» Selected passage:
□ □ □ □

# elk outfitters in colorado or wyoming



## 24on48hunting (May 11, 2010)

I'm wanting to take my father elk hunting in the fall of '11. Anyone on here had any good experiences as far as outfitters go? I don't know where to begin looking really. I would like to hear from personal experience


----------



## wranglerjoe1968 (May 11, 2010)

I have a good friend of mine that is an outfitter in Colorado.  I have not booked a hunt with him yet, no fundage yet.  I can get in touch with him and pass along the information.


----------



## 24on48hunting (May 11, 2010)

Thanks, that would be great


----------



## gcbobcat (May 11, 2010)

Check out JT Nunn at Bar-Nunn hunting in Wyoming.  He is in the southeast part of WY near Laramie.  bar-nunn.com  I have had good experiences with him.  He takes a select few hunters every year.  Success rate is good.  Your opportunity to hunt will depend on the draw.  His hunts are on private ranches that he leases.  I recommend him.  If you talk with him tell him his "Atlanta connection recommended him.


----------



## Hardwood (May 11, 2010)

My cousin outfitts out of Montana. His website is Montanaelkhunting.com    Ask for Kurt and tell him Chad sent ya.


----------



## dwhee87 (May 12, 2010)

Tom Folley in Windsor, CO. Hunts private leases in Area 8, along the CO/WY border, about 4 hrs NNW of Denver. 970-566-5103. Will do drive in, base camps, horseback, whatever you need.


----------



## godogs57 (May 12, 2010)

It all depends upon how much you are willing to spend.  I would stay away from the $1,500 outfitters if you know what I mean because all you will have is a beautiful week long camping trip. I would also stay away from Colorado.....by the second day of gun season the elk are in another zip code if you are hunting national forest, which is where 90% of the outfitters work. Wyoming has a better situation. Better hunts, with a decent chance at a decent bull? $5000 range on private ranches. Would definately opt for an opening week hunt over anything else. Good chance at a good bull? $8500 -$10,000 on private ranches.

□ □ □ □

» Excerpted records:
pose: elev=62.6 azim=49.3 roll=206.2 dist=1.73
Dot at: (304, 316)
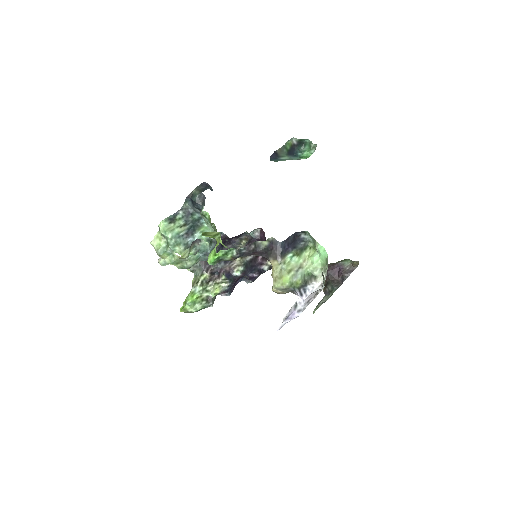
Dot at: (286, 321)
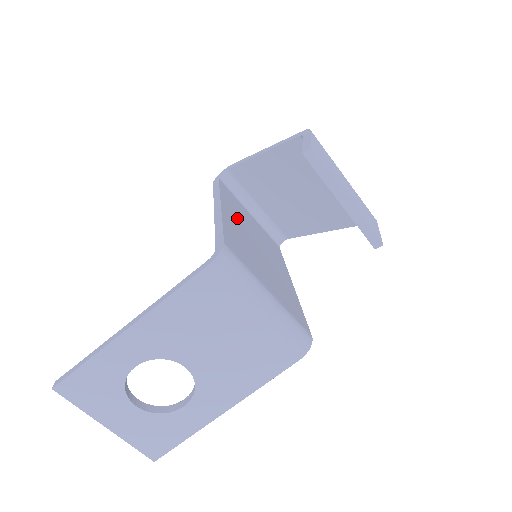
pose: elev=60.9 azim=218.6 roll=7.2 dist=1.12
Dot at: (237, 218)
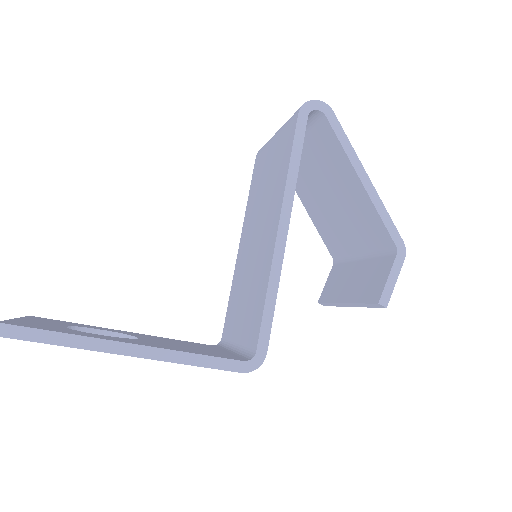
Dot at: occluded
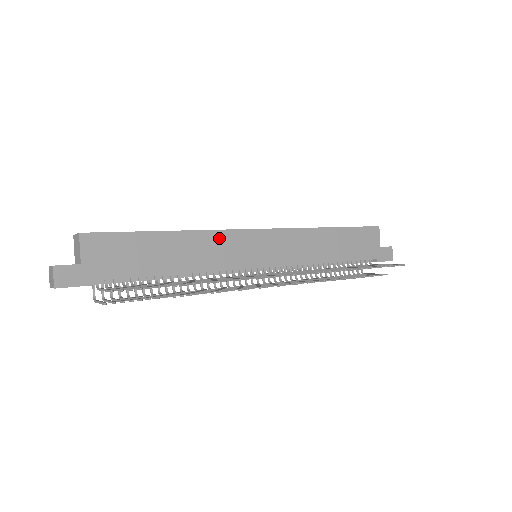
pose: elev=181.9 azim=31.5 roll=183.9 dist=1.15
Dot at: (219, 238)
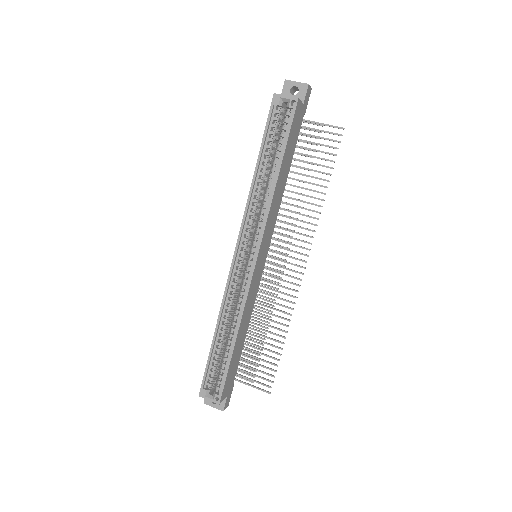
Dot at: (248, 300)
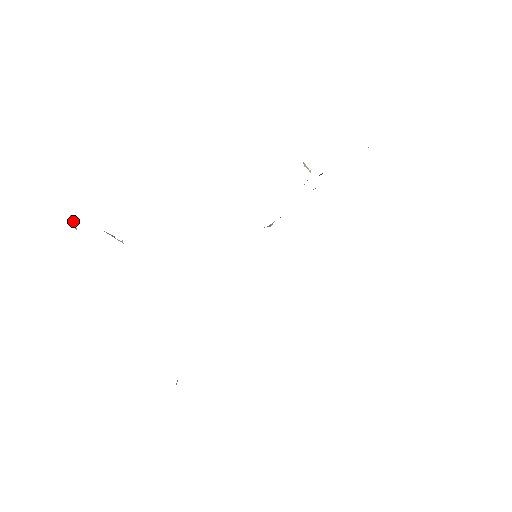
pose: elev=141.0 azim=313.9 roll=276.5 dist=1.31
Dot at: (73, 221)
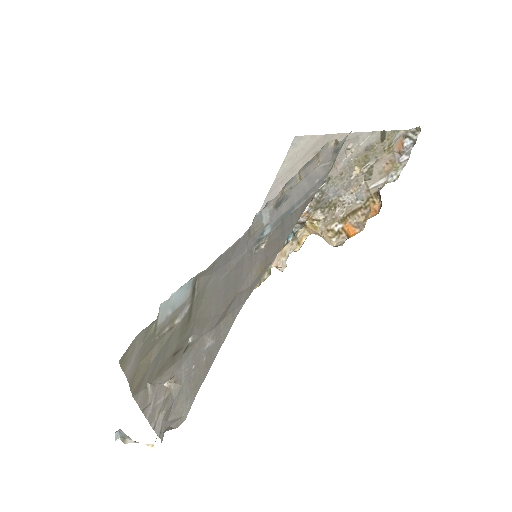
Dot at: (129, 442)
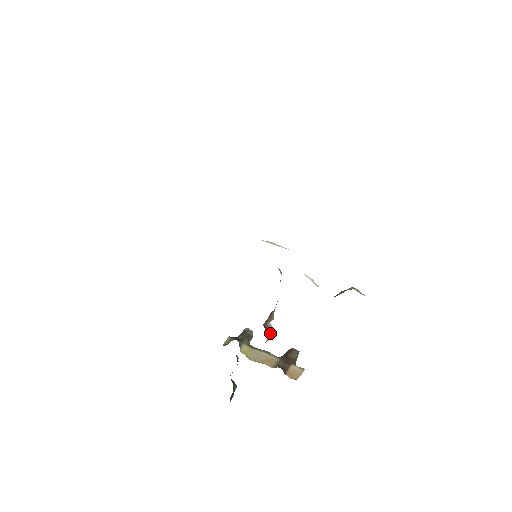
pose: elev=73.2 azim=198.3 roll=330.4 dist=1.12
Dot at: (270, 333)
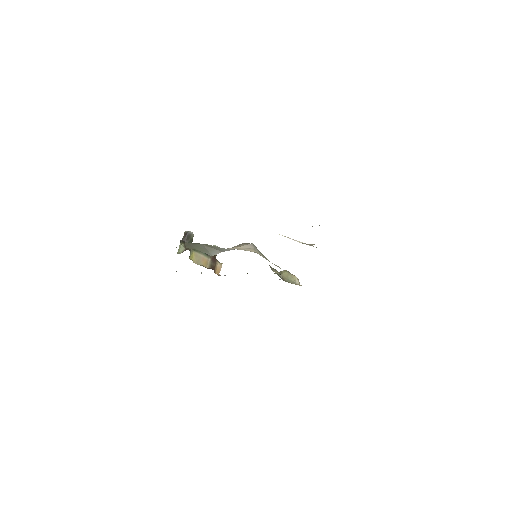
Dot at: occluded
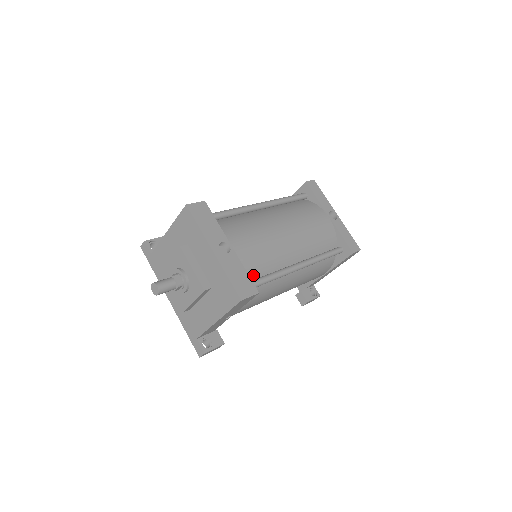
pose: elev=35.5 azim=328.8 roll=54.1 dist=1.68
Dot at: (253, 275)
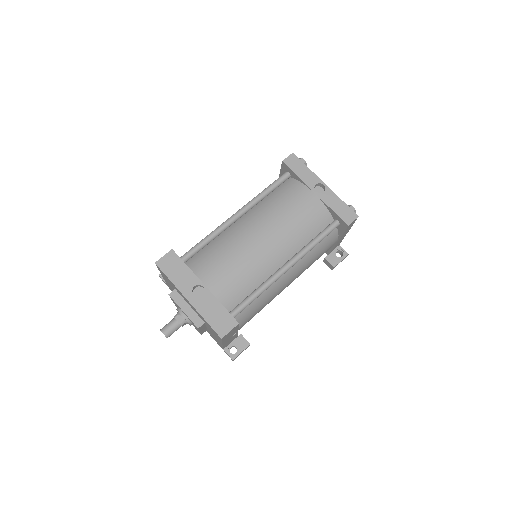
Dot at: (236, 300)
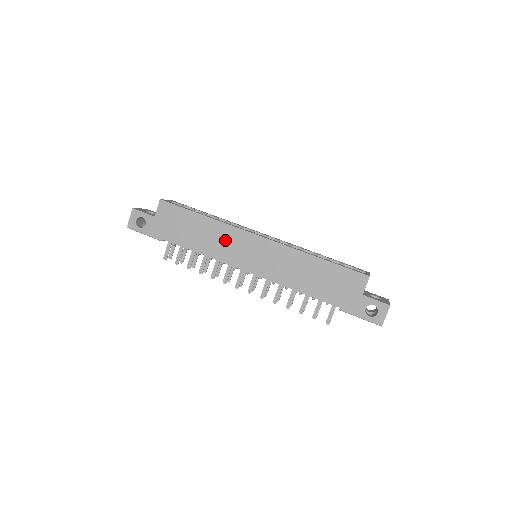
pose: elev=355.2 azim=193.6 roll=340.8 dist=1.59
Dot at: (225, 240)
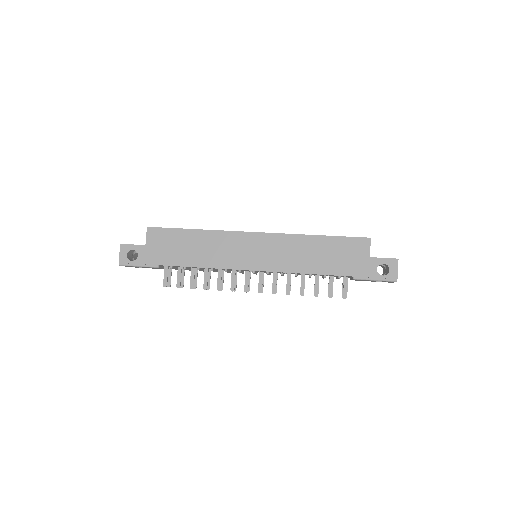
Dot at: (223, 246)
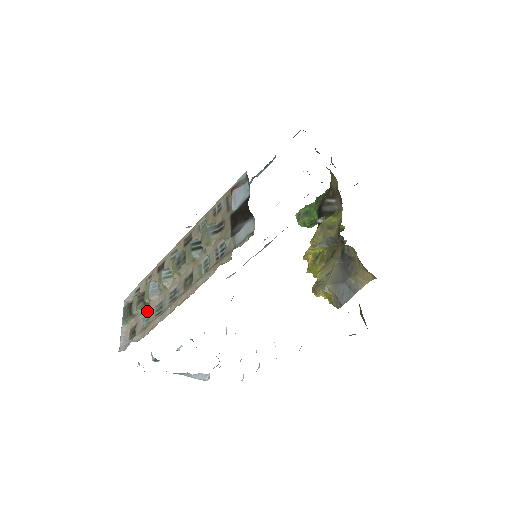
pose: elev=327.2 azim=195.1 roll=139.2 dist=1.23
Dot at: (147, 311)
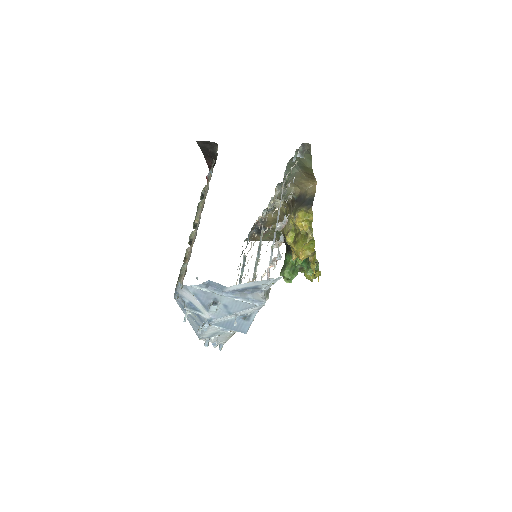
Dot at: (189, 258)
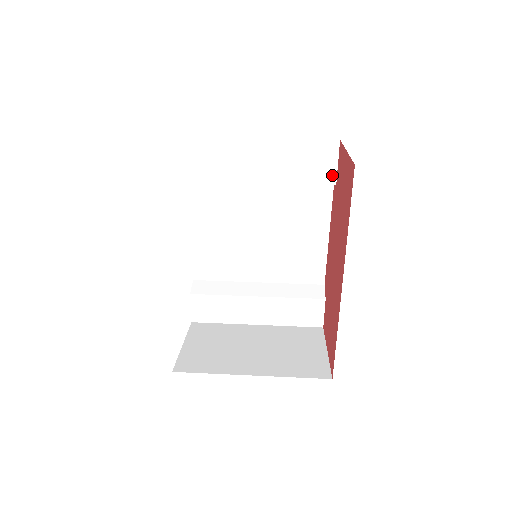
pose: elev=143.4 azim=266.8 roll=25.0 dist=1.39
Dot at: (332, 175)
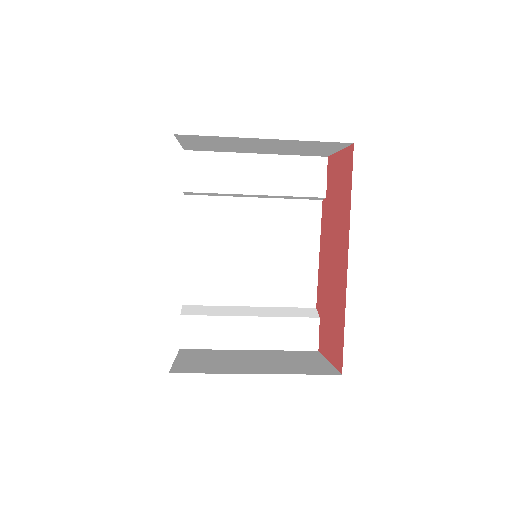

□ □ □ □

» To do:
a – Answer these questions from the elk outfitter thread:
(i) Near which town does JT Nunn operate in southeast Wyoming?
(ii) In which numbered area does Tom Folley hunt private leases?
(iii) What price range does godogs57 give for a good chance at a good bull on private ranches?
b – From the elk outfitter thread, extract the passage starting at "Tom Folley in" and ending at "godogs57 (May 12, 2010)".
The data placed after the elk outfitter thread are separate material and are not part of it.

» Answers by task:
a –
(i) Laramie
(ii) Area 8
(iii) $8500 -$10,000

b –
Tom Folley in Windsor, CO. Hunts private leases in Area 8, along the CO/WY border, about 4 hrs NNW of Denver. 970-566-5103. Will do drive in, base camps, horseback, whatever you need.


----------



## godogs57 (May 12, 2010)